Set of tasks ▸
1. In the inverted index notebook, what file name does the index get written to?
2. Please continue the inverted index notebook from the point where it stops.

───── Text segment

## load dataset

In [1]:
from xml.etree.ElementTree import parse

In [2]:
def load_xml(file):
    docs_dict = {}
    doc_xml = parse(file)
    root = doc_xml.getroot()
    for item in root.findall('DOC'):
        docID = item.find('DOCNO').text
        headline = item.find('HEADLINE').text
        text = item.find('TEXT').text
        content = headline+text
        docs_dict[docID] = content
    return docs_dict

In [3]:
def load_stop_words(file):
    with open(file) as f:
        stop_words = [w.strip('\n') for w in f.readlines()]
    return stop_words

## Pre-processes text

In [4]:
import re

In [5]:
from nltk.stem import PorterStemmer

In [6]:
def preprocess(text):
    preprocessed_tokens = []
    stemmer = PorterStemmer()
    pattern = r"\w+"
    tokens = re.findall(pattern,text)
    for token in tokens:
        if token.lower() not in stop_words:
            preprocessed_tokens.append(stemmer.stem(token.lower()))
    return preprocessed_tokens

## Creates a positional inverted index

In [7]:
from collections import defaultdict, OrderedDict

In [8]:
def positional_inverted_index():
    index_dict = defaultdict(lambda:defaultdict(list))#  初始化一个双字典
    """
    {
    {doc_id:[1,2,3]},
    {doc_id:[1,2,3]},
    {doc_id:[2,3,4]}
    }
    
    """
    for docID,content in docs_dict.items():
        tokens = preprocess(content)
        for position,token in enumerate(tokens):
            index_dict[token][docID].append(position+1)
    ordered_index_dict = OrderedDict(sorted(index_dict.items()))#　排序
    return ordered_index_dict

In [9]:
def write_index_to_file(index):
    with open('index.txt', 'w') as f:
        for term in index.keys():
                line = term + ':' + str(len(index[term])) +'\n'
                for docID in index[term].keys():
                    position_list = index[term][docID]
                    line += '\t' + str(docID) + ': '+ ','.join(str(position) for position in position_list)+ '\n'
                f.write(line)            

## write positional inverted index to file

In [10]:
xml_path = "/home/congw/Projects/IR/CW1collection/trec.5000.xml"
stop_word_path = "/home/congw/Projects/IR/englishST.txt"
docs_dict = load_xml(xml_path)
stop_words = load_stop_words(stop_word_path)
index = positional_inverted_index()
write_index_to_file(index)

## Boolean search

In [11]:
def tokenize_query(query):
    """

──────────
───── Record list

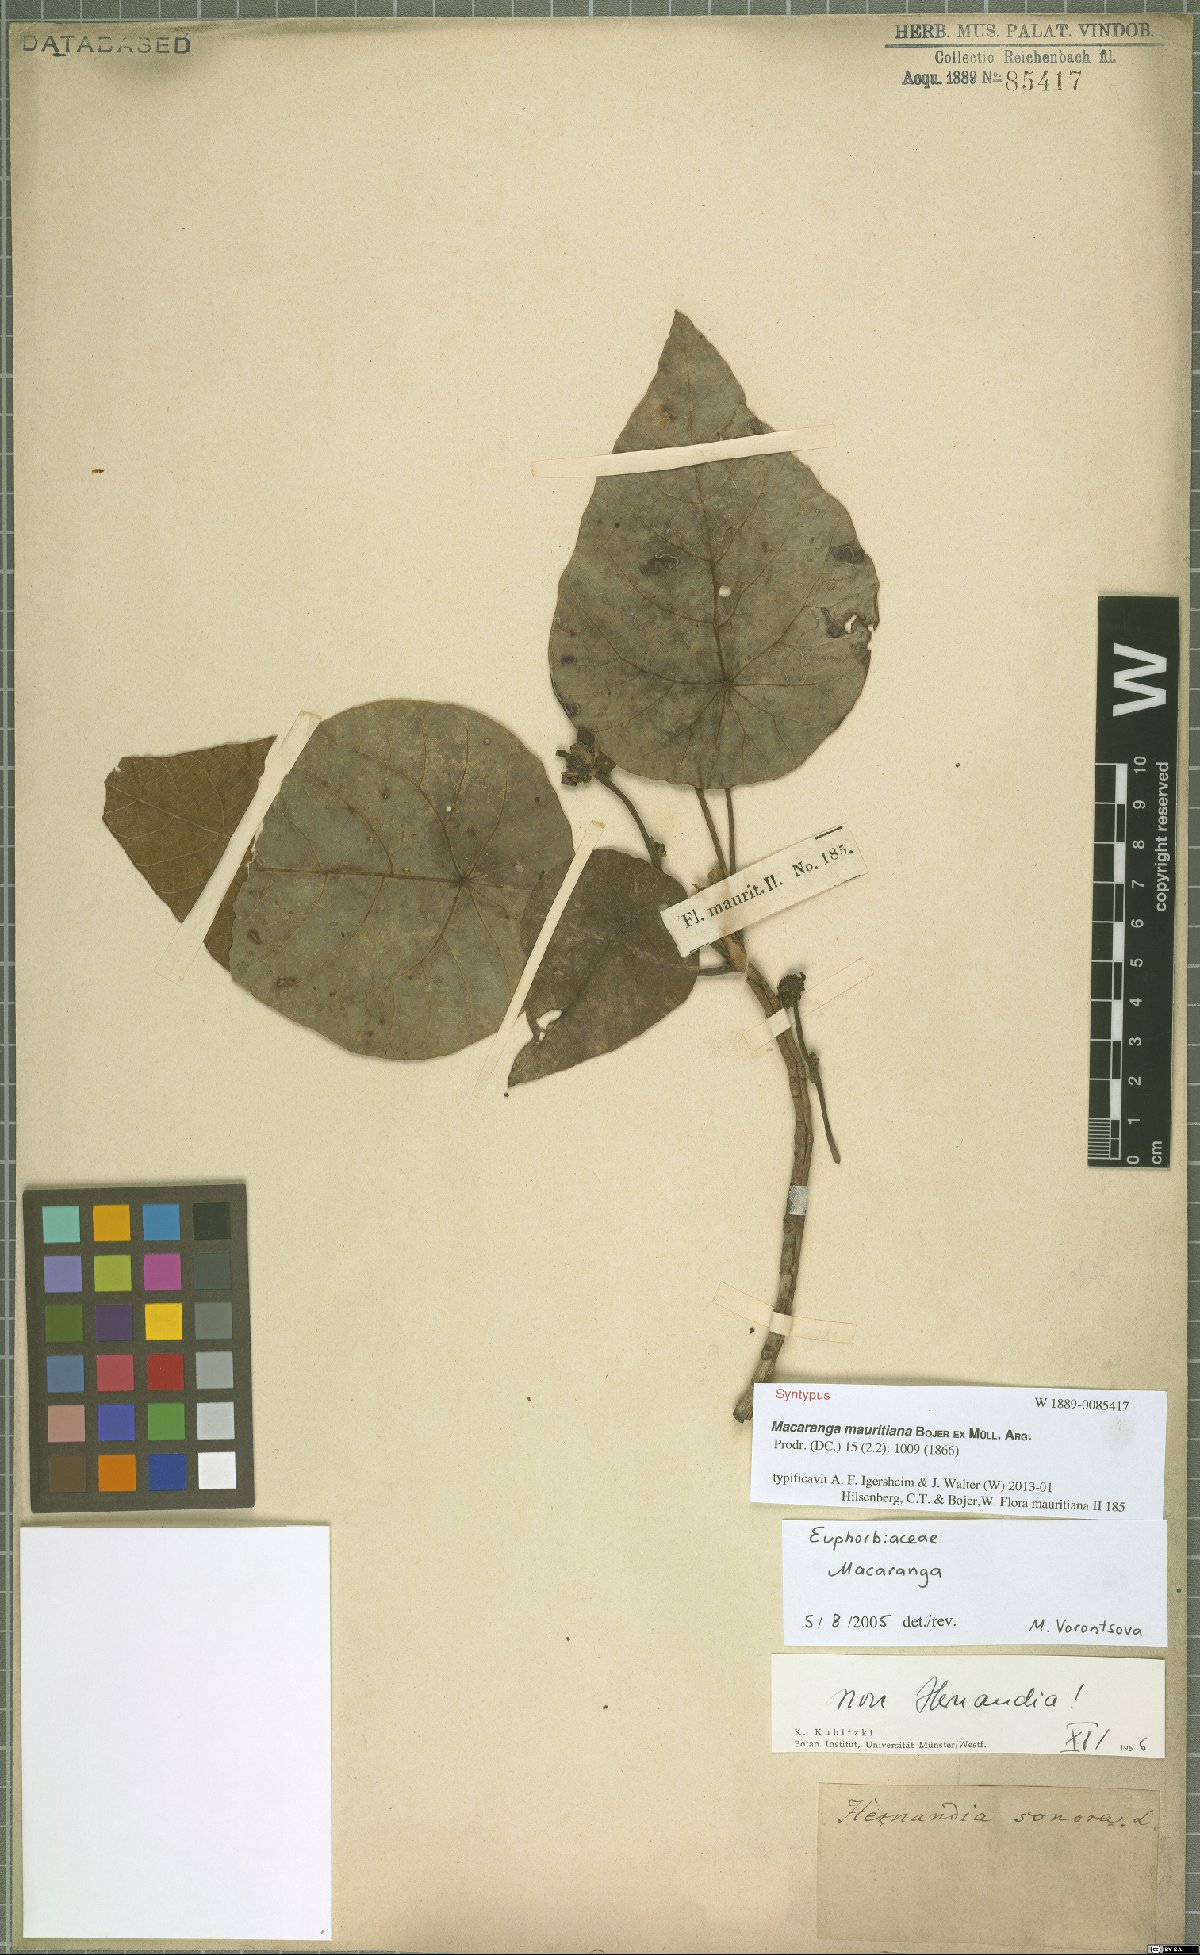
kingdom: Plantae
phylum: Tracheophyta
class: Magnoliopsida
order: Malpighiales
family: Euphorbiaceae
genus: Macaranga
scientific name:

──────────
───── Record list

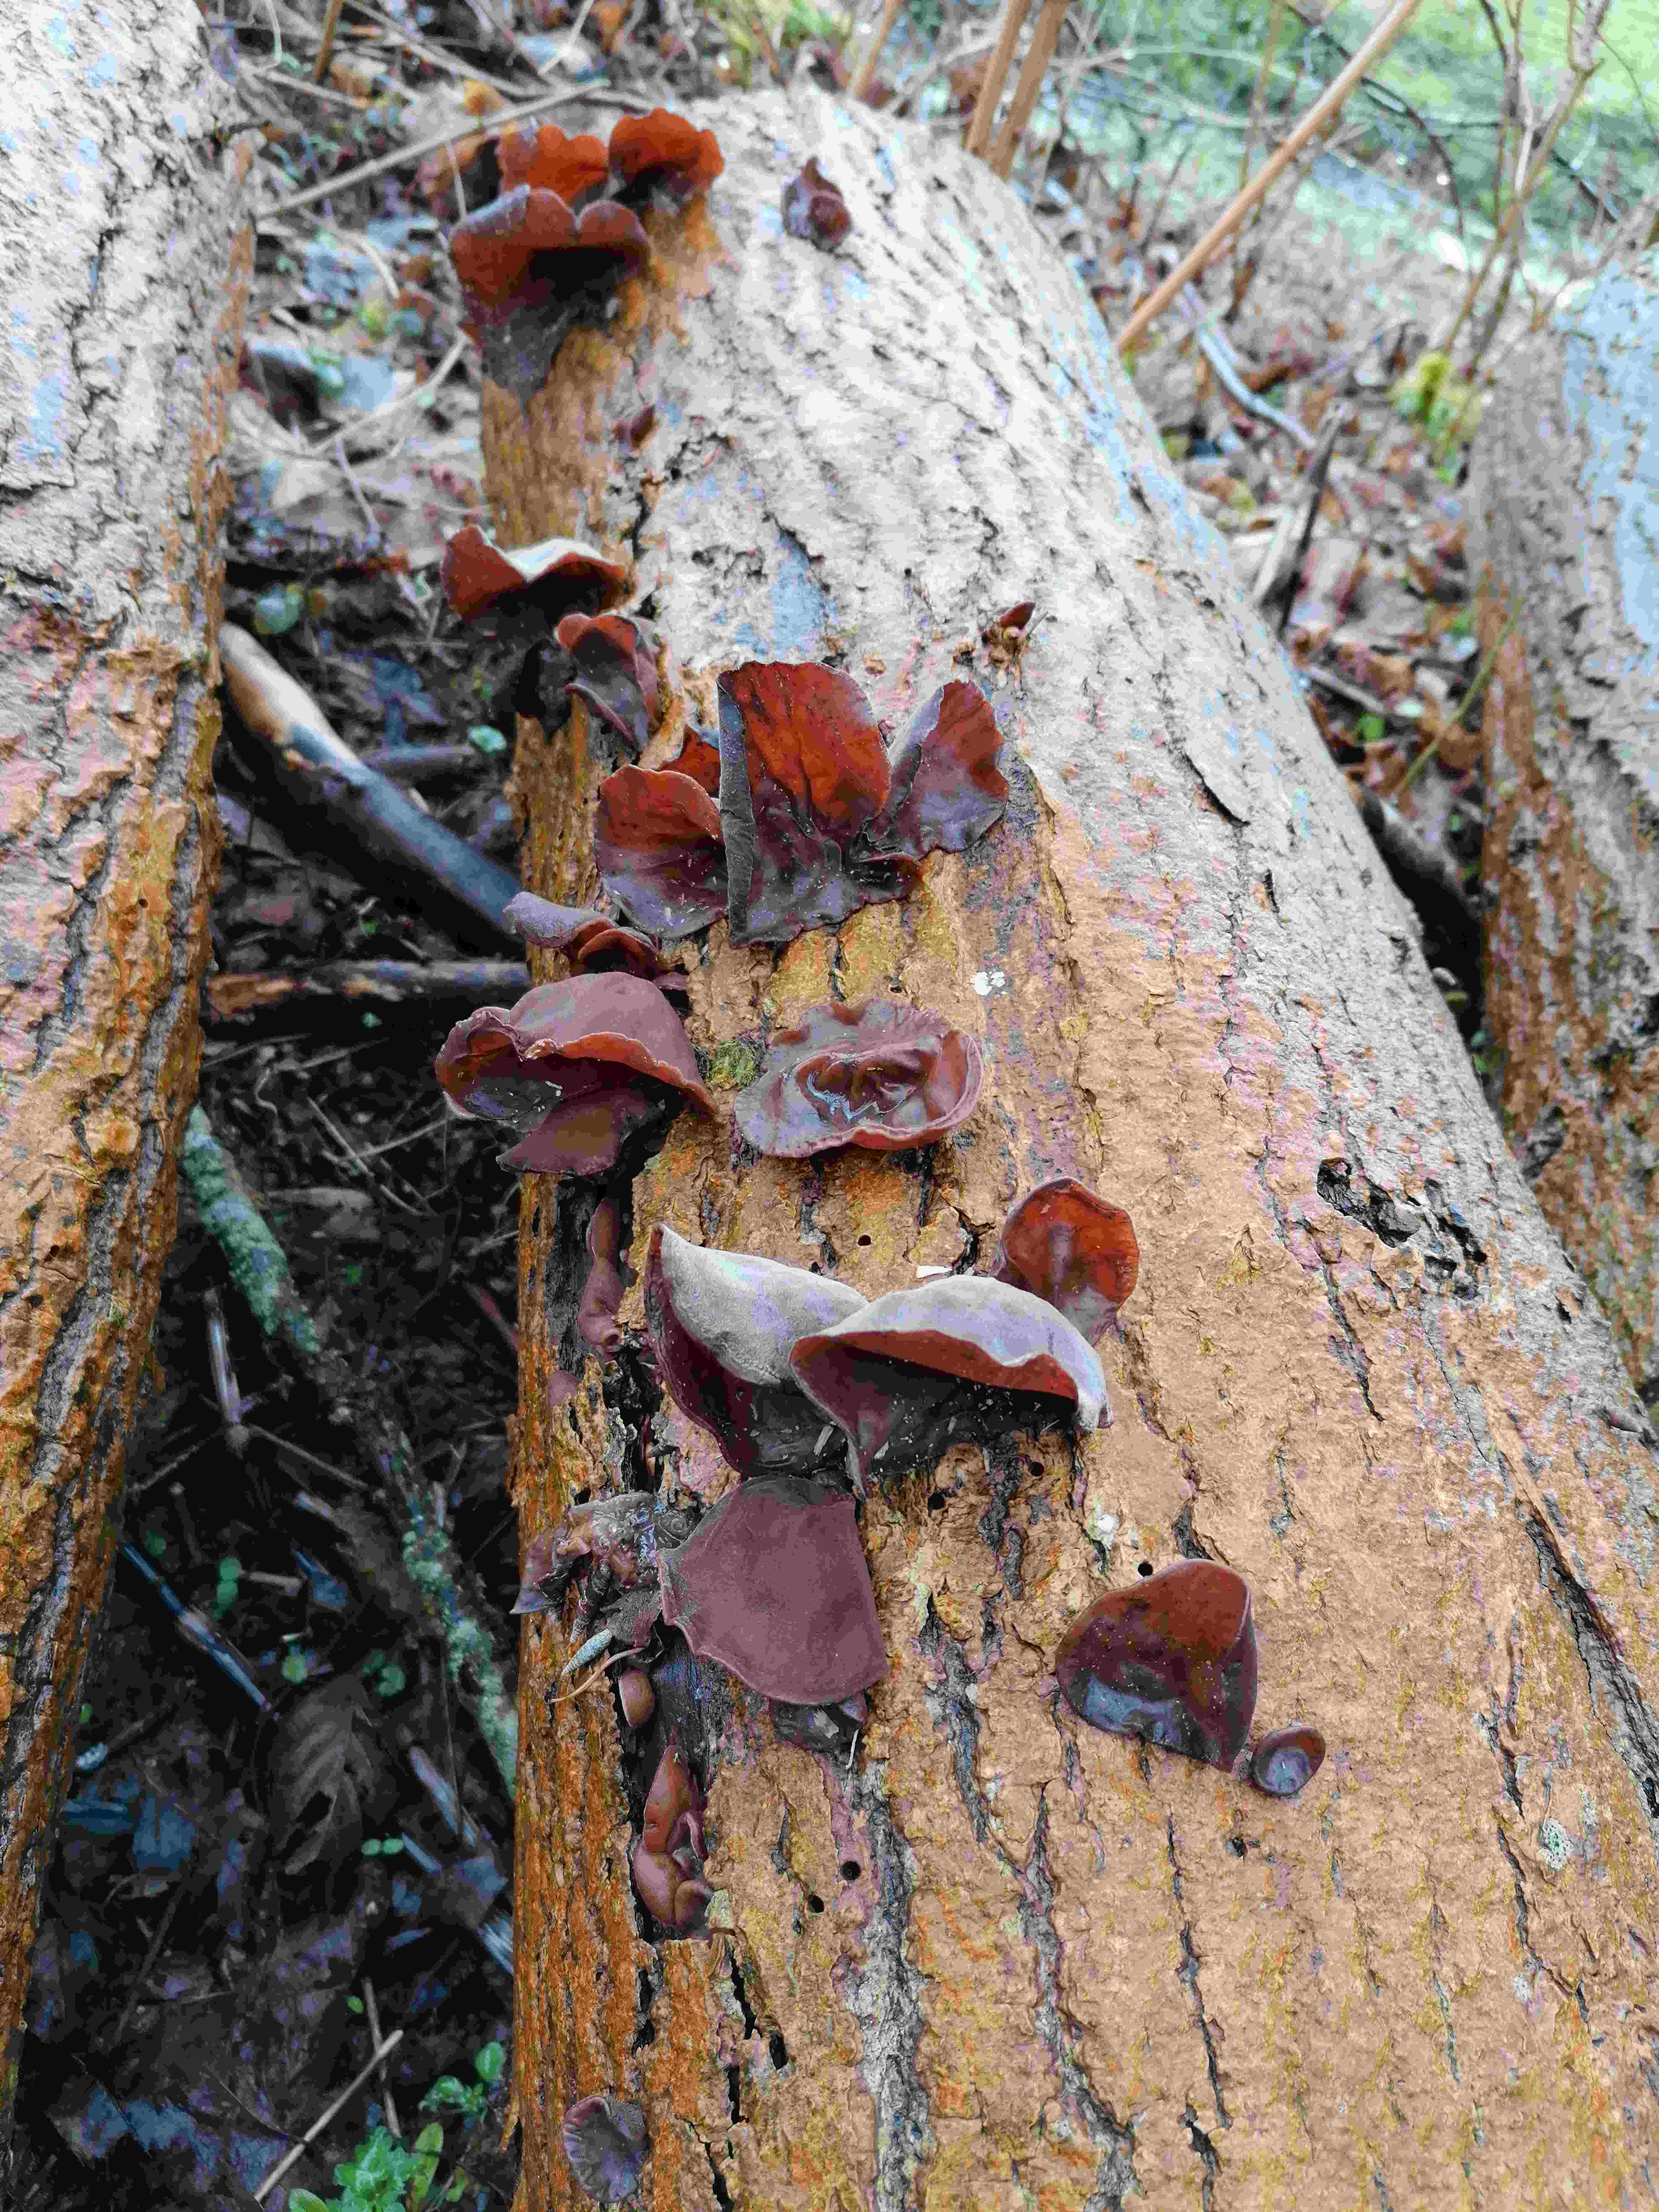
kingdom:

──────────

Responses to the tasks ▸
1. index.txt

2.
    把query语句"合适的"拆开
    "Financial times" AND NOT BBC -> ["Financial times", AND, NOT, BBC]
    """
    query_list = query.split(' ')
    length = len(query_list)
    index = 0
    result_list = []
    
    while index < length:
        
        if '#' in query_list[index]:
            
            temp_list = []
            temp_list.append(query_list[index])
            while ')' not in query_list[index]:
                index+=1
                temp_list.append(query_list[index])
            index+=1
            result_list.append(''.join(temp_list))
        
        elif '\"' in query_list[index]:
            temp_list = []
            temp_list.append(query_list[index])
            index+=1
            while '\"' not in query_list[index]:
                temp_list.append(query_list[index])
                index+=1
            index+=1
            temp_list.append(query_list[index-1])
            result_list.append(' '.join(temp_list))
            
        else:
            result_list.append(query_list[index])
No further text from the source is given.